**AIM OF THE EXERCISE**
Repeat exactly, and only, the lines below starting at the line that contains "(町字ID: 0076000).&labels=データ指摘,富山県砺波市坪内) |" and ending at the line that contains "(町字ID: 0081000).&labels=データ指摘,富山県砺波市栃上) |", inclusive of both.

**DATASET EXCERPTS**
· · · · ·

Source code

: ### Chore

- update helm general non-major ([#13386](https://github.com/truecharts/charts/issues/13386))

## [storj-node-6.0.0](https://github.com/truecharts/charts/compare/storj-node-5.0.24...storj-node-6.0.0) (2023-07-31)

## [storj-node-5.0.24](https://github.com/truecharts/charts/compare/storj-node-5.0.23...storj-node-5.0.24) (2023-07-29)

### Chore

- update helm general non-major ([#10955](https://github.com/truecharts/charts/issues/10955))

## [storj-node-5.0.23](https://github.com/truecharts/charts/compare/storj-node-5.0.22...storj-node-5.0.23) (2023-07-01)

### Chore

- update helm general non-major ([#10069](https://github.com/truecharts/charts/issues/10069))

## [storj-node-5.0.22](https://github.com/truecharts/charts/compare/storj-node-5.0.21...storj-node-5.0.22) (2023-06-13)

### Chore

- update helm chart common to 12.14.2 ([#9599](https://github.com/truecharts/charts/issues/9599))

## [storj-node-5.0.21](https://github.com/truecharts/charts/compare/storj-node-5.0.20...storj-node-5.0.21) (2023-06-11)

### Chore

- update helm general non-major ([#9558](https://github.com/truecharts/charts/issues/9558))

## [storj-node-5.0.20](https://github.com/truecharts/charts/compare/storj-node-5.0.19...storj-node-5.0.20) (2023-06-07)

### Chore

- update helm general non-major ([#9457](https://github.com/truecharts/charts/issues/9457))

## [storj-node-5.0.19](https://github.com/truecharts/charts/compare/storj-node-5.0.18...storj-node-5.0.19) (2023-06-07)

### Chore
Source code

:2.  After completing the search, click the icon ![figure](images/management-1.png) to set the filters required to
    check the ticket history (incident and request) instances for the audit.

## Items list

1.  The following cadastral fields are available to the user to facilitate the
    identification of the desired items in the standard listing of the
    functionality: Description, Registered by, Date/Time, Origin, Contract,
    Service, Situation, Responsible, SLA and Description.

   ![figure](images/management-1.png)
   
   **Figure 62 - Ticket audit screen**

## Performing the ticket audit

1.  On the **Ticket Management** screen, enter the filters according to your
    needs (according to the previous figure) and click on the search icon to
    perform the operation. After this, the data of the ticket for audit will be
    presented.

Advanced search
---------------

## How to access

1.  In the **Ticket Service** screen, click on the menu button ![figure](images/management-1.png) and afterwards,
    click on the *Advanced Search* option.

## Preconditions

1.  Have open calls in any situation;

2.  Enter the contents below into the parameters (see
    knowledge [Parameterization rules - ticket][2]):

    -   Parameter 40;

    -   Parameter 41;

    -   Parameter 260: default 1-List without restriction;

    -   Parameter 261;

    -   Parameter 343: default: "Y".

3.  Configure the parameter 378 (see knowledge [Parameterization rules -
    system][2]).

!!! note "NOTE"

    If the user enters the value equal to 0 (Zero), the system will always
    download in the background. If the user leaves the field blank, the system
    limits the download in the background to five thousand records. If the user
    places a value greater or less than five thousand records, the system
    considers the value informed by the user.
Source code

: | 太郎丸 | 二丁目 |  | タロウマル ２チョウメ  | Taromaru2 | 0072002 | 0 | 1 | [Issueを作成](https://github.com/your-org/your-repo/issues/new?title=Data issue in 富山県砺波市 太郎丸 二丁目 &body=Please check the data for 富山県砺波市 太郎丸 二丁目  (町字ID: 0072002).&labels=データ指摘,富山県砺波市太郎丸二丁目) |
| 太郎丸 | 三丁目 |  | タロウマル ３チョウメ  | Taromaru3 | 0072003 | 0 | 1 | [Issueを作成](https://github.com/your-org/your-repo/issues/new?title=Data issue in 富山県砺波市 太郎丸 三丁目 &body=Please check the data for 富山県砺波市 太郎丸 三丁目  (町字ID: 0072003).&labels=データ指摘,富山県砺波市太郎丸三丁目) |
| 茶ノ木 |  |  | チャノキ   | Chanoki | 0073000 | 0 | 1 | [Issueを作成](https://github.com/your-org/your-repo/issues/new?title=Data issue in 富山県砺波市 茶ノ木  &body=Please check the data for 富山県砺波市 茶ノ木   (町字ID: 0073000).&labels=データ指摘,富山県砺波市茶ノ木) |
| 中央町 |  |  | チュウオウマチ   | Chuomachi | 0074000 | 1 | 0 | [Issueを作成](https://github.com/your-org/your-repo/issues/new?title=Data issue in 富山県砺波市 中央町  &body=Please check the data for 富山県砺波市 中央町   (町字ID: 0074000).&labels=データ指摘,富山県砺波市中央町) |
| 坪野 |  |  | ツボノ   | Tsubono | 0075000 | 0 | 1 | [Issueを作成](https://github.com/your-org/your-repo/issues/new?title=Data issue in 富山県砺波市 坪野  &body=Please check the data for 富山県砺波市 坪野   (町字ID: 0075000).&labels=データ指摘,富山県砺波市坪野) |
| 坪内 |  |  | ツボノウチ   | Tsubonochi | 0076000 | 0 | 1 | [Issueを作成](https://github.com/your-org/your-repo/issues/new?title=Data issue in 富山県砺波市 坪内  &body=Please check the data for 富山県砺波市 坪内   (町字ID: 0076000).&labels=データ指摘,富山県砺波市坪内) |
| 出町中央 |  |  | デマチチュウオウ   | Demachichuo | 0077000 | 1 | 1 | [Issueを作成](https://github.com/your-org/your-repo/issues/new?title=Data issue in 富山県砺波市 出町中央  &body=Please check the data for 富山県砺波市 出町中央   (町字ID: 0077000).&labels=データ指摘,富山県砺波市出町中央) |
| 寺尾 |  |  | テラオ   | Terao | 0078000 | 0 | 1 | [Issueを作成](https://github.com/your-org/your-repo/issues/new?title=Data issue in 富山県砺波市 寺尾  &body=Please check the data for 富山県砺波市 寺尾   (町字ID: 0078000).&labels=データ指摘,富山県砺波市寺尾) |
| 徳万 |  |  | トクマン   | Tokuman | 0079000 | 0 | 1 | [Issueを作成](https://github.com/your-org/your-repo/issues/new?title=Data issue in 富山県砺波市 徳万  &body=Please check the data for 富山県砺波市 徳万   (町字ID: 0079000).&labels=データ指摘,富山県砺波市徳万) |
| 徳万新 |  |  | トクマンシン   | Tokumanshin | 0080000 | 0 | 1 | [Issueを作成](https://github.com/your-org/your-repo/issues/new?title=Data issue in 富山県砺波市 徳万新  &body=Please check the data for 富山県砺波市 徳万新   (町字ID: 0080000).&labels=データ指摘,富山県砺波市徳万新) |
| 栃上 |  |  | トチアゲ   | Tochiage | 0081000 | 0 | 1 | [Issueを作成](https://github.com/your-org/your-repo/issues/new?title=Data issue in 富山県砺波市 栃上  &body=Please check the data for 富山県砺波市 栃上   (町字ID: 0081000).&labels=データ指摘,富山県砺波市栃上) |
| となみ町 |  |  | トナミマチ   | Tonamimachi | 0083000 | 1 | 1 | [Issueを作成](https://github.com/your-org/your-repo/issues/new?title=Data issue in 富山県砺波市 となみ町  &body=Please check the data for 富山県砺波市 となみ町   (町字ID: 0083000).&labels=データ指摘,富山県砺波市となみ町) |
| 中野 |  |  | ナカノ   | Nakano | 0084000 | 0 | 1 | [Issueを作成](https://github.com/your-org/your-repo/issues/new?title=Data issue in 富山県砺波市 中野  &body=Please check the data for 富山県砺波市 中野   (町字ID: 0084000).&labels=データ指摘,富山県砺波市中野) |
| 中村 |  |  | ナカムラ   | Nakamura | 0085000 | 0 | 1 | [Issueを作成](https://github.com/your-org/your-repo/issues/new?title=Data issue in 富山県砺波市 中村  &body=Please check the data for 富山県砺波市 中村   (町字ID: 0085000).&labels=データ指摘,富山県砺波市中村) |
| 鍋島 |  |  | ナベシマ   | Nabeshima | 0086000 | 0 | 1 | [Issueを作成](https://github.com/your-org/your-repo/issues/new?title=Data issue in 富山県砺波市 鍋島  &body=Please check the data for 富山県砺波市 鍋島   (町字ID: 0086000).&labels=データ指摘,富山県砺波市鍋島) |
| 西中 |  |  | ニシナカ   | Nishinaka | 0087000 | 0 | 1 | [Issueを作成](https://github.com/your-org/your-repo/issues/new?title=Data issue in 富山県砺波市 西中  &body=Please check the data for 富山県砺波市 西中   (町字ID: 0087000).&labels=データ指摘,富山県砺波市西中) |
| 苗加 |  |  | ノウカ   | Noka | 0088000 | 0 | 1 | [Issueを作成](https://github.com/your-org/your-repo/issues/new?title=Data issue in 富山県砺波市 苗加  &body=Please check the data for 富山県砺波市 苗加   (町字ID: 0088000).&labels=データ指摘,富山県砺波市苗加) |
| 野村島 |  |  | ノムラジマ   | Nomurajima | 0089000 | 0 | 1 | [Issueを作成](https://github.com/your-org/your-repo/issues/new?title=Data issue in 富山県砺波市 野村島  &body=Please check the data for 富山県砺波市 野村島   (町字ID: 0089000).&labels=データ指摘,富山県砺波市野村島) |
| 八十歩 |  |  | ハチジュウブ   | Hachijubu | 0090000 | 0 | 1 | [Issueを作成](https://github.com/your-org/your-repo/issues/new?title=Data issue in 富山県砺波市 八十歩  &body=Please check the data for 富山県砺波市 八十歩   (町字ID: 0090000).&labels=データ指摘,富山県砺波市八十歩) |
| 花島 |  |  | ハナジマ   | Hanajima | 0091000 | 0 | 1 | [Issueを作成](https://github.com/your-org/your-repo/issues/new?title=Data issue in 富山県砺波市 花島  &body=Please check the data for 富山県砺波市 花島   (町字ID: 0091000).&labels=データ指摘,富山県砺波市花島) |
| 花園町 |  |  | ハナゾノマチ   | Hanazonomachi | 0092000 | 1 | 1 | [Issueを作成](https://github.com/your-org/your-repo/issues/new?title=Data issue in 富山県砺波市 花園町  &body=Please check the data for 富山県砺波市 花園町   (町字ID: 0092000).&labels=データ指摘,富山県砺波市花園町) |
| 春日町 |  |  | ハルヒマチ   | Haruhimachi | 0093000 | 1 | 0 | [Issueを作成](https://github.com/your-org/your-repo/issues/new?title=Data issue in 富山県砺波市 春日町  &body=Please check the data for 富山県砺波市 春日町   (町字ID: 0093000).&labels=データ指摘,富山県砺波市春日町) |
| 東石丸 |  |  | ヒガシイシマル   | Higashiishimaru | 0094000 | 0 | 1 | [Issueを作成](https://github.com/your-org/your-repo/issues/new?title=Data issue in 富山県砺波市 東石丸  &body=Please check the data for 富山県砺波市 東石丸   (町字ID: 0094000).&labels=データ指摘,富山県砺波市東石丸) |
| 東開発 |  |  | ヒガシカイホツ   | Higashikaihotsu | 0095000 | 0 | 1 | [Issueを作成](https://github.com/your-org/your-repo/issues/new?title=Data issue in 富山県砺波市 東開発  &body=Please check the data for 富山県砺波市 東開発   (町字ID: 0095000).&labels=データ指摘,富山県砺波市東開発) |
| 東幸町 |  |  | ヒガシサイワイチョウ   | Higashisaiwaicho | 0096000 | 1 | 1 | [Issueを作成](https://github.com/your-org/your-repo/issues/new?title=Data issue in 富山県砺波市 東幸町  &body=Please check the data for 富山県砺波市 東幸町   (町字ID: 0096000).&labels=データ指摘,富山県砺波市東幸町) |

· · · · ·

**ANSWER TO THIS TASK**
| 坪内 |  |  | ツボノウチ   | Tsubonochi | 0076000 | 0 | 1 | [Issueを作成](https://github.com/your-org/your-repo/issues/new?title=Data issue in 富山県砺波市 坪内  &body=Please check the data for 富山県砺波市 坪内   (町字ID: 0076000).&labels=データ指摘,富山県砺波市坪内) |
| 出町中央 |  |  | デマチチュウオウ   | Demachichuo | 0077000 | 1 | 1 | [Issueを作成](https://github.com/your-org/your-repo/issues/new?title=Data issue in 富山県砺波市 出町中央  &body=Please check the data for 富山県砺波市 出町中央   (町字ID: 0077000).&labels=データ指摘,富山県砺波市出町中央) |
| 寺尾 |  |  | テラオ   | Terao | 0078000 | 0 | 1 | [Issueを作成](https://github.com/your-org/your-repo/issues/new?title=Data issue in 富山県砺波市 寺尾  &body=Please check the data for 富山県砺波市 寺尾   (町字ID: 0078000).&labels=データ指摘,富山県砺波市寺尾) |
| 徳万 |  |  | トクマン   | Tokuman | 0079000 | 0 | 1 | [Issueを作成](https://github.com/your-org/your-repo/issues/new?title=Data issue in 富山県砺波市 徳万  &body=Please check the data for 富山県砺波市 徳万   (町字ID: 0079000).&labels=データ指摘,富山県砺波市徳万) |
| 徳万新 |  |  | トクマンシン   | Tokumanshin | 0080000 | 0 | 1 | [Issueを作成](https://github.com/your-org/your-repo/issues/new?title=Data issue in 富山県砺波市 徳万新  &body=Please check the data for 富山県砺波市 徳万新   (町字ID: 0080000).&labels=データ指摘,富山県砺波市徳万新) |
| 栃上 |  |  | トチアゲ   | Tochiage | 0081000 | 0 | 1 | [Issueを作成](https://github.com/your-org/your-repo/issues/new?title=Data issue in 富山県砺波市 栃上  &body=Please check the data for 富山県砺波市 栃上   (町字ID: 0081000).&labels=データ指摘,富山県砺波市栃上) |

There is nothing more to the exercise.